:: Exercise instructions ::
For the entries below, return every line from the top through the line with "I. Call to Order / Roll Call" exactly as it stands, omitting pictures.

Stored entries
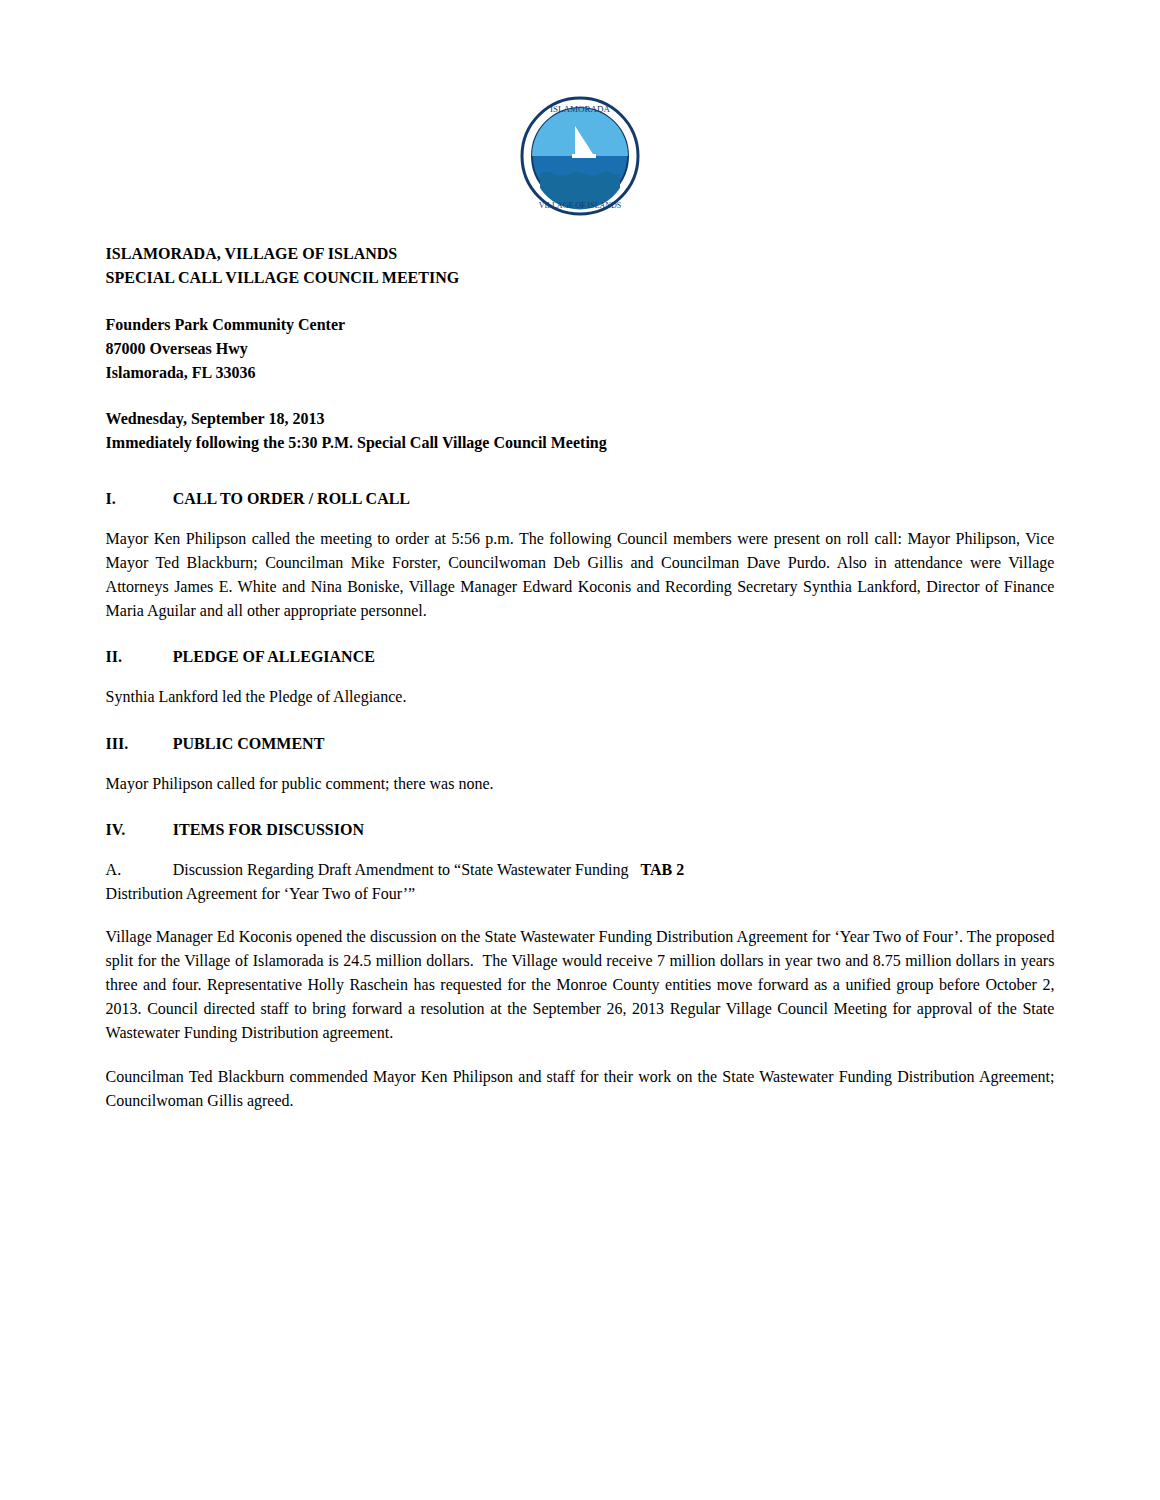ISLAMORADA, VILLAGE OF ISLANDS
SPECIAL CALL VILLAGE COUNCIL MEETING
Founders Park Community Center
87000 Overseas Hwy
Islamorada, FL 33036
Wednesday, September 18, 2013
Immediately following the 5:30 P.M. Special Call Village Council Meeting
I. Call to Order / Roll Call
Mayor Ken Philipson called the meeting to order at 5:56 p.m. The following Council members were present on roll call: Mayor Philipson, Vice Mayor Ted Blackburn; Councilman Mike Forster, Councilwoman Deb Gillis and Councilman Dave Purdo. Also in attendance were Village Attorneys James E. White and Nina Boniske, Village Manager Edward Koconis and Recording Secretary Synthia Lankford, Director of Finance Maria Aguilar and all other appropriate personnel.
II. Pledge of Allegiance
Synthia Lankford led the Pledge of Allegiance.
III. Public Comment
Mayor Philipson called for public comment; there was none.
IV. Items for Discussion
A. Discussion Regarding Draft Amendment to “State Wastewater Funding TAB 2
Distribution Agreement for ‘Year Two of Four’”
Village Manager Ed Koconis opened the discussion on the State Wastewater Funding Distribution Agreement for ‘Year Two of Four’. The proposed split for the Village of Islamorada is 24.5 million dollars. The Village would receive 7 million dollars in year two and 8.75 million dollars in years three and four. Representative Holly Raschein has requested for the Monroe County entities move forward as a unified group before October 2, 2013. Council directed staff to bring forward a resolution at the September 26, 2013 Regular Village Council Meeting for approval of the State Wastewater Funding Distribution agreement.
Councilman Ted Blackburn commended Mayor Ken Philipson and staff for their work on the State Wastewater Funding Distribution Agreement; Councilwoman Gillis agreed.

:: Expected answer ::
ISLAMORADA, VILLAGE OF ISLANDS
SPECIAL CALL VILLAGE COUNCIL MEETING
Founders Park Community Center
87000 Overseas Hwy
Islamorada, FL 33036
Wednesday, September 18, 2013
Immediately following the 5:30 P.M. Special Call Village Council Meeting
I. Call to Order / Roll Call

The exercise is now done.